Se un ragazzo venisse da lei e le chiedesse cosa serve per fare teatro, che gli risponderebbe?

«Che ha dda sturià. Gli direi che deve fare, che deve sapere, che deve stare in mezzo. Oggi è difficile fare teatro. E molto difficile. Però devo dire questo: i ragazzi di oggi, che amo moltissimo e con i quali lavoro tantissimo, sono diversi da noi. Noi avevamo compagnie che duravano sei sette mesi, loro no, loro il teatro se lo devono fabbricare,  lo devono scrivere e lo devono produrre e devono entrare a fare parte di un  circuito, cosa non semplice. Vede, il lavoro con questi ragazzi che hanno dei beni confiscati alla camorra, alla Sanità, un gruppo che si chiama Puteca Celidonia, e che partecipano a bandi e concorsi, mi ha portato con uno spettacolo ad avere una nomination, con ‘Felicissima Juornata’,  a un  festival di Castrovillari.  Questa, per me, è stata una seconda giovinezza teatrale. Io da loro imparo tantissimo e per loro mi butterei nel fuoco»

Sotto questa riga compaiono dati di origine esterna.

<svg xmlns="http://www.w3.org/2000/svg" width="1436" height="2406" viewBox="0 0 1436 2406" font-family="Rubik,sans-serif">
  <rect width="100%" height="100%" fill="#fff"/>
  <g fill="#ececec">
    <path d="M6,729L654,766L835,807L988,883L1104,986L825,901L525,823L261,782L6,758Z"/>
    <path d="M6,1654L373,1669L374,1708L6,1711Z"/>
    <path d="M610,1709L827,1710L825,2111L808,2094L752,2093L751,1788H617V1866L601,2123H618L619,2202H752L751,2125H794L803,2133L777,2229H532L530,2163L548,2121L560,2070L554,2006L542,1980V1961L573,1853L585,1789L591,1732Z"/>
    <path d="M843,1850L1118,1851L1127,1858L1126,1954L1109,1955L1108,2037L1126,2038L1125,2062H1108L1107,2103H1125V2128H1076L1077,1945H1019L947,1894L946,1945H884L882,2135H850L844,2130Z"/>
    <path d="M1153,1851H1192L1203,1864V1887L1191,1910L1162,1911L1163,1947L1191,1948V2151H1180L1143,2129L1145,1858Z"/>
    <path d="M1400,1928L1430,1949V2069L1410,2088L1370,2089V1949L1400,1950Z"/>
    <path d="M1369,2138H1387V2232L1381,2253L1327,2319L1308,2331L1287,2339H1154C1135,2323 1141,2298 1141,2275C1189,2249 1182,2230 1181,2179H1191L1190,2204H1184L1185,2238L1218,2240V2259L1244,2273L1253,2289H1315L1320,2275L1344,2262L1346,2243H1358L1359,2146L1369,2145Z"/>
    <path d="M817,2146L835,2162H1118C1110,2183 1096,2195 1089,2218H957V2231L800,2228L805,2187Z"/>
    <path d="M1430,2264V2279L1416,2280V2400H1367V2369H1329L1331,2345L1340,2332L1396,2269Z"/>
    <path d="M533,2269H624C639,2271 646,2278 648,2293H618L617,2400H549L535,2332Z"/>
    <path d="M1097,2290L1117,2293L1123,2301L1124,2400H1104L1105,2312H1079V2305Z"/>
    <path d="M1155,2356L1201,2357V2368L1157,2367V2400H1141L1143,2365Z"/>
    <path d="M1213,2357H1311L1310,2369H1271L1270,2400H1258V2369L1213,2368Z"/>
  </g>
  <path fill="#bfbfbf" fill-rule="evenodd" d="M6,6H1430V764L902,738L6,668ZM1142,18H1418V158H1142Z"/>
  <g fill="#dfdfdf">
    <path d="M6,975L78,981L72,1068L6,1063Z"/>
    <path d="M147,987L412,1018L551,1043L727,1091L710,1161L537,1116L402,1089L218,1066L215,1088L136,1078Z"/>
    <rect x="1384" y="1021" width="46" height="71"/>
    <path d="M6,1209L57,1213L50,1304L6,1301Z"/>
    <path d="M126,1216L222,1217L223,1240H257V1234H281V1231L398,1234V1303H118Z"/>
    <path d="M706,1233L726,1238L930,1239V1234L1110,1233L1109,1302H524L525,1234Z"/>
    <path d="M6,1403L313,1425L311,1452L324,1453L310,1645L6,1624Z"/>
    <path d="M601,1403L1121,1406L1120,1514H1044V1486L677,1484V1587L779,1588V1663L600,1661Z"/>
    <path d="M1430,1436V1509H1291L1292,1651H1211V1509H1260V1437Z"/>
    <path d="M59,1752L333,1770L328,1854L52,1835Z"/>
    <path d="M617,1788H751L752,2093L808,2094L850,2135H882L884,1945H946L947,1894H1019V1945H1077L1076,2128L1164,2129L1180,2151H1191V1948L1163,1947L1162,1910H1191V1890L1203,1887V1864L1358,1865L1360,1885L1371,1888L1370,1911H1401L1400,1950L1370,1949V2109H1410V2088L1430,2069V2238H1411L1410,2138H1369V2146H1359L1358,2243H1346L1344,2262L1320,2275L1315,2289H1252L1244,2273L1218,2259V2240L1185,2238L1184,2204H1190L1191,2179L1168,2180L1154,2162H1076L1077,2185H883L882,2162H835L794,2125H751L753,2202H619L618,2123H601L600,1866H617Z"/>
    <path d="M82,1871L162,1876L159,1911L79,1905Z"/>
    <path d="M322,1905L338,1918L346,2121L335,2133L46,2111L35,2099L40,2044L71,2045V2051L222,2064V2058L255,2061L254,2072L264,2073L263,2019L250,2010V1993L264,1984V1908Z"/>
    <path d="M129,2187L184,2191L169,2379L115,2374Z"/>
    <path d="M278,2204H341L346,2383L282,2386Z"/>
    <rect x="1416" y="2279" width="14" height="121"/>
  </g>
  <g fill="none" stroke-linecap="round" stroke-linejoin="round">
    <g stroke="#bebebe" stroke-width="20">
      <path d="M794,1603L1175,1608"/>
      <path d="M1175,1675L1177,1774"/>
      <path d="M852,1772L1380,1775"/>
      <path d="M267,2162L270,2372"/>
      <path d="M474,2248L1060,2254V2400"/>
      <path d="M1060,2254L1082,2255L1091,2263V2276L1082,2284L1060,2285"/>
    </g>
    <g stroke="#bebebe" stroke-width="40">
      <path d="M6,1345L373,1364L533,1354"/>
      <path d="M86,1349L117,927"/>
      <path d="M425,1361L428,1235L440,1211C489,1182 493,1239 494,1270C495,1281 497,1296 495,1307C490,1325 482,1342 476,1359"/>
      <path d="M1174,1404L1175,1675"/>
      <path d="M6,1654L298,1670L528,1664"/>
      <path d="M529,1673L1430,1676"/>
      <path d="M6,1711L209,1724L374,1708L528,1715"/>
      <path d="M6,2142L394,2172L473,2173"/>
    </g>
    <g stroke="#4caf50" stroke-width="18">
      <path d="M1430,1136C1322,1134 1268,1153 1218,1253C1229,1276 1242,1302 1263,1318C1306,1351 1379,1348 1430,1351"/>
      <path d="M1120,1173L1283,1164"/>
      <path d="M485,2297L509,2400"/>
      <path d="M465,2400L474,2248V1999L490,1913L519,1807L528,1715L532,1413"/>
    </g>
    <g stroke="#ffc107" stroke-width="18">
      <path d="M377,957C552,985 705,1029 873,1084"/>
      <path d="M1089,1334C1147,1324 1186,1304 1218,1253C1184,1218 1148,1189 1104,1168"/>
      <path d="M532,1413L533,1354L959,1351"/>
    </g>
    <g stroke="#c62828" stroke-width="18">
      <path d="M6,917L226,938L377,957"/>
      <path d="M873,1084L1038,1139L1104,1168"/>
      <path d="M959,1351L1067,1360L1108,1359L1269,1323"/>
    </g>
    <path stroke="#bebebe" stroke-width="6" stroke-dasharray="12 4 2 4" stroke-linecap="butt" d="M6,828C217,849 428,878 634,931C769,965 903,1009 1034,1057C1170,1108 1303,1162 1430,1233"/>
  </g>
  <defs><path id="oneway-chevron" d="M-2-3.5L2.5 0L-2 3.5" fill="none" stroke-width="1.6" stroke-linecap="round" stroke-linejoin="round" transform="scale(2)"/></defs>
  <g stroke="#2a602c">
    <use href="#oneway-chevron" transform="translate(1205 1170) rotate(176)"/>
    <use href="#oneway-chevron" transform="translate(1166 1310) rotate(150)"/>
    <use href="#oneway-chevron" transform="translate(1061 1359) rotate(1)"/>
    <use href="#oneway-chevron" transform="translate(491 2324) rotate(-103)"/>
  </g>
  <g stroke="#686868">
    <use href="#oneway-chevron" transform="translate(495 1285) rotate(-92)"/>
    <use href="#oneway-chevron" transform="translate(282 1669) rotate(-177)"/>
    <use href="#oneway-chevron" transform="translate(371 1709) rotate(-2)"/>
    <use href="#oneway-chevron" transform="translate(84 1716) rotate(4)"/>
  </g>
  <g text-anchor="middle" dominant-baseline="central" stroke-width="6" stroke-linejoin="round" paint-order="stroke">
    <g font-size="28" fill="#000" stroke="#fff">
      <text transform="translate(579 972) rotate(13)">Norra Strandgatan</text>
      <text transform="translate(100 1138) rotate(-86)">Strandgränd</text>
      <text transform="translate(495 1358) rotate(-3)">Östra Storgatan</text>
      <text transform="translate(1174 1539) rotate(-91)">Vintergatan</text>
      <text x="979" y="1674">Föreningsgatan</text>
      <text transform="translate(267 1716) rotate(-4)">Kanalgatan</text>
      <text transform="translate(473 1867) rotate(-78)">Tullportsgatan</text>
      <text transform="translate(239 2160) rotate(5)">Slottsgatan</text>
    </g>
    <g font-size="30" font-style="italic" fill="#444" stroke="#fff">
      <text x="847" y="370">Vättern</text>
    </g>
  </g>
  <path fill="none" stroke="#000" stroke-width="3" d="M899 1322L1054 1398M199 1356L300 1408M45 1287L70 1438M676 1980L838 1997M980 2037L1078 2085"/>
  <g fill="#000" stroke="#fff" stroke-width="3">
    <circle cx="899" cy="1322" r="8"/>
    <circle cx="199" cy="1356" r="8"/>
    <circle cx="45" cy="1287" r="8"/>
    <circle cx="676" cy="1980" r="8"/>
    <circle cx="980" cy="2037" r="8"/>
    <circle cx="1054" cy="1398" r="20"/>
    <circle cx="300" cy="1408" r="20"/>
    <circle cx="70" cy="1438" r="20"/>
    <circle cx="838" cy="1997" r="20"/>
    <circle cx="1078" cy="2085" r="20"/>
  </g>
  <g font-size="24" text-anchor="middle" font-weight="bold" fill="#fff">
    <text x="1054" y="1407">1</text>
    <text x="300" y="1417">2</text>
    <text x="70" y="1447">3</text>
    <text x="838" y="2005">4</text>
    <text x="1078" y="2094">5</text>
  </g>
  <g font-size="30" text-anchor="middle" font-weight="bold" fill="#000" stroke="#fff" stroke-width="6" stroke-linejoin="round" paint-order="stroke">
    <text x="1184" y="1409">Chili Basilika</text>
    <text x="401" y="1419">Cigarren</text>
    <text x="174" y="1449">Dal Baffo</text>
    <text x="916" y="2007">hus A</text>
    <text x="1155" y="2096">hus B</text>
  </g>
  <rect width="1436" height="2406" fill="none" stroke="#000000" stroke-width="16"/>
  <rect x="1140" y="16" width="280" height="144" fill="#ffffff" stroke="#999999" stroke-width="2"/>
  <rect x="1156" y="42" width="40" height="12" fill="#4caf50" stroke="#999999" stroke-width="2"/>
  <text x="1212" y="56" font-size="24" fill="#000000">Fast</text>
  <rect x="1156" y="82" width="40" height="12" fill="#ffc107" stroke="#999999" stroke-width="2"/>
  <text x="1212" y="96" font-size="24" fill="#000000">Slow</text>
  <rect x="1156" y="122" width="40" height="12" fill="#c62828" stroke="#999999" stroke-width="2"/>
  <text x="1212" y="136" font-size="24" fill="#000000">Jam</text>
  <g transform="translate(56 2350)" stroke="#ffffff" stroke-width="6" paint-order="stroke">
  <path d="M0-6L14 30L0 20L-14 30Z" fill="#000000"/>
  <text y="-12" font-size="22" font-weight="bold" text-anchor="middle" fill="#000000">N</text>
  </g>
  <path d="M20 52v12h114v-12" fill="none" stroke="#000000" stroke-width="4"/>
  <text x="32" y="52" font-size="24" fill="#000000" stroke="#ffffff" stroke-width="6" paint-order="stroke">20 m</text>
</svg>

Se fosse una canzone, quale le piacerebbe essere? 

«Aeeee. Non lo so. Io vado oltre il napoletano. Mi piace il punk, il pop… forse mi piacerebbe essere ‘Sally’ di Vasco Rossi. Una grande storia di donna che si muove su due livelli. Una storia di rivincita. Una donna che ha sofferto, che ha patito, che va avanti e che supera tutte le avversità. È tosta. Senza vigliaccheria. Mi ci rivedo.»

Lei è premio Terre di Campania 2025 per lo Spettacolo, che ne pensa? 

«A volte ho questo dubbio: non so se sono premiata per quello che faccio adesso o per quello che ho fatto prima. Ma  devo dire che in quest’ultimo periodo ne sto ricevendo diversi, di premi. Vuol dire che ho lavorato bene, che ho seminato bene. E sono onorata di essere stata scelta per ricevere questo premio.»